While Druid has served us well in our data platform architecture, there are new challenges as our usage of Druid grows within the company.

One of the issues we deal with is the growth in the number of segment files that are produced every day that need to be loaded into the cluster. Segment files are the basic storage unit of Druid data, that contain the pre-aggregated data ready for serving. At Airbnb, we are encountering a few scenarios where a large number of our data sources sometime need to be recomputed entirely, resulting in a large number of segment files that need to be loaded at once onto the cluster. Currently, ingested segments are loaded by coordinators sequentially in a single thread, centrally. As more and more segments are produced, the coordinator is unable to keep up and we see increasing delay between the time an ingestion job completes and the time the data becomes available for querying (after being loaded by the coordinator). Sometimes the delay can be hours long.

The usual solution is to attempt to increase the target segment size and thus reduce segment count.

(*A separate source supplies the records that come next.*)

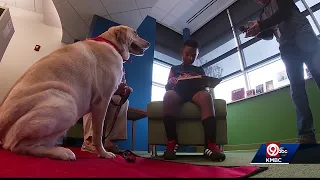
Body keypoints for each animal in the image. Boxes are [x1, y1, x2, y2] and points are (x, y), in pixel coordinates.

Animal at [0, 25, 150, 160]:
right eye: (135, 33)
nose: (149, 43)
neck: (111, 43)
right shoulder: (102, 100)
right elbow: (98, 133)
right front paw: (103, 153)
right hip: (68, 105)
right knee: (17, 146)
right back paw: (62, 152)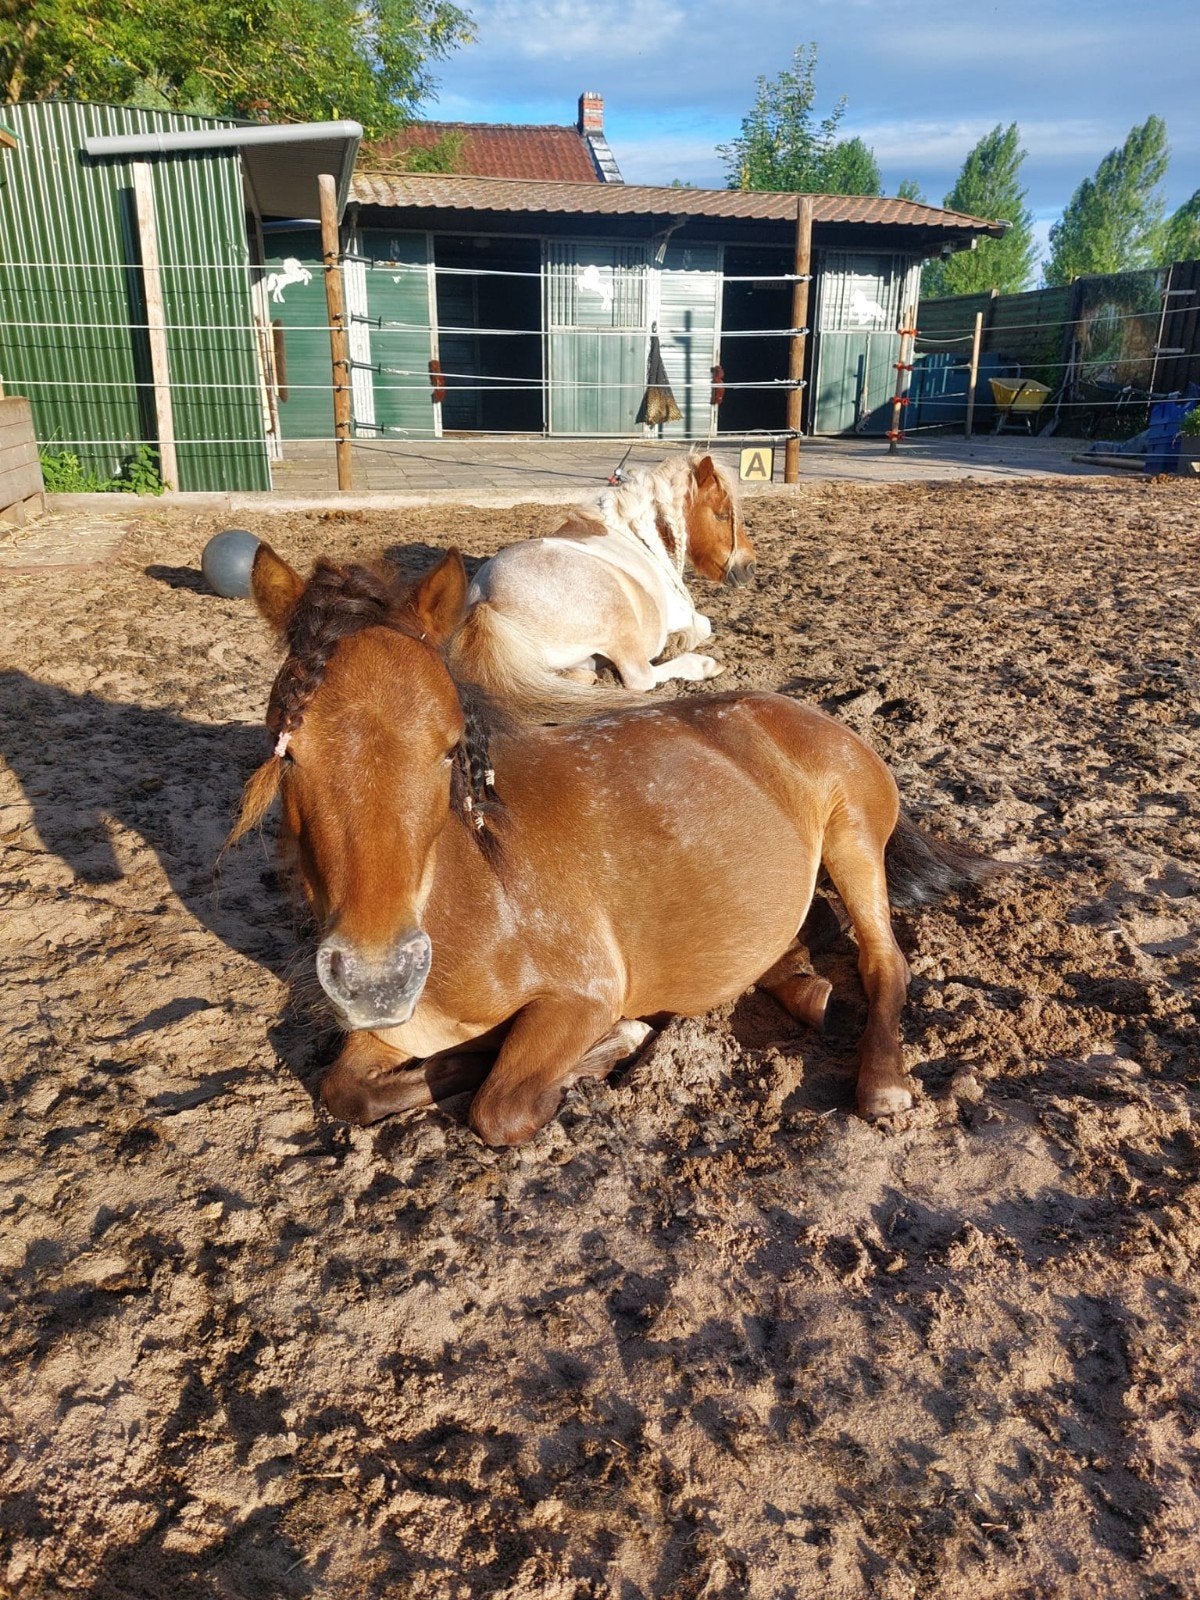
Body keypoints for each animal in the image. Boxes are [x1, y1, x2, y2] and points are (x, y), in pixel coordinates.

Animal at [231, 545, 987, 1148]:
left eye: (448, 749)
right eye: (286, 752)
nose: (378, 979)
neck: (475, 896)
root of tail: (809, 713)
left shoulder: (583, 995)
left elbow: (499, 1106)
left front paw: (613, 1044)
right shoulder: (388, 1031)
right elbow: (347, 1090)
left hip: (852, 839)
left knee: (884, 960)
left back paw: (882, 1083)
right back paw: (803, 986)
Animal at [447, 453, 756, 717]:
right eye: (722, 514)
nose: (749, 568)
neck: (634, 533)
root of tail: (486, 601)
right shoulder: (681, 615)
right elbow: (703, 626)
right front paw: (681, 643)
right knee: (641, 678)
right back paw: (703, 665)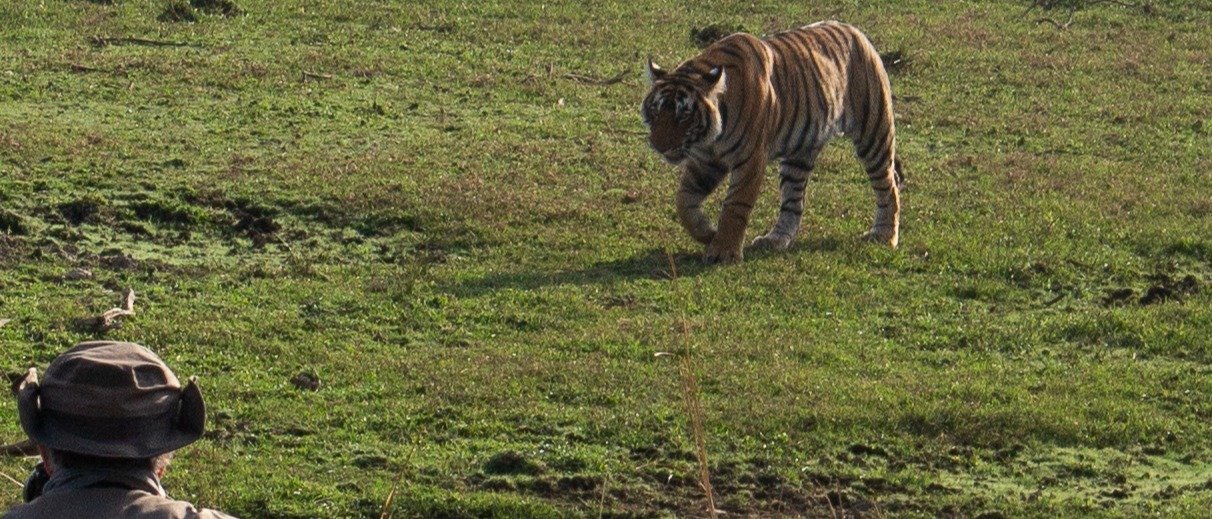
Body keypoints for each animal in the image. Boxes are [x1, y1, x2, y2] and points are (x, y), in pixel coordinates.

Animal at [641, 21, 904, 264]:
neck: (710, 137)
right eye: (656, 111)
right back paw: (774, 240)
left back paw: (884, 236)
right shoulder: (705, 161)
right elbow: (683, 202)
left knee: (888, 185)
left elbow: (735, 205)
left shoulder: (749, 159)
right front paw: (708, 233)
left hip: (873, 132)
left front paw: (723, 251)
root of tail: (855, 31)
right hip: (799, 154)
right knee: (793, 202)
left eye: (683, 115)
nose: (658, 145)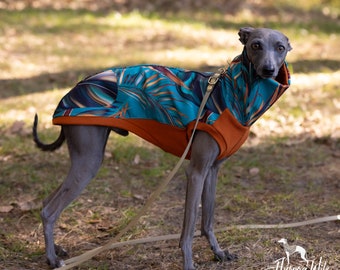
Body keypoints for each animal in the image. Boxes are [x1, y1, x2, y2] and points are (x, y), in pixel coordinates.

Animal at [33, 26, 290, 268]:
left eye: (280, 48)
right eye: (255, 45)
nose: (268, 70)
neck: (232, 94)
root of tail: (75, 89)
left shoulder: (212, 170)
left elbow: (207, 221)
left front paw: (218, 253)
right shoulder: (195, 172)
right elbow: (188, 229)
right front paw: (188, 263)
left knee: (47, 203)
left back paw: (57, 250)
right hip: (88, 160)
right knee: (49, 210)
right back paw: (53, 259)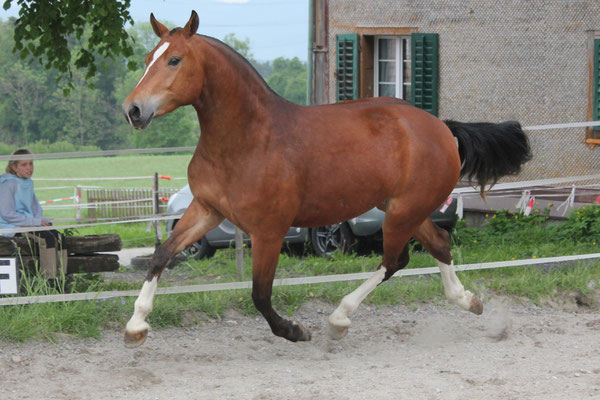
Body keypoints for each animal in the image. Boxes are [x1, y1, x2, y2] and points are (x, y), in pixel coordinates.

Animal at [120, 10, 528, 346]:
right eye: (148, 58)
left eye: (174, 60)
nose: (133, 110)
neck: (246, 140)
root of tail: (442, 128)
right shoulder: (207, 210)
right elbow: (161, 255)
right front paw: (136, 327)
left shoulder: (268, 230)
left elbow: (259, 294)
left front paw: (295, 330)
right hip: (402, 208)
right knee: (438, 244)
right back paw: (469, 301)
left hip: (403, 212)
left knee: (394, 261)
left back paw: (339, 319)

However, in our usage, the input volume of data to produce a larger segment (by a Hadoop worker running ingestion task) is so high that the Hadoop job would run for too long crunching that data, and many times would fail due to various reasons.

We are currently exploring various solutions, including compacting segments right after ingestion and before they are handed off to the coordinator, and different configurations to increase the segment size without jeopardizing the ingestion job stability when possible.

Conclusion

Druid is a big data analytics engine designed for scalability, maintainability, and performance. Its well factored architecture allows easy management and scaling of Druid deployment, and its optimized storage format enables low latency analytics queries. We have successfully deployed Druid at Airbnb for our use cases and see continued growth in its footprint as our user base and use cases grow.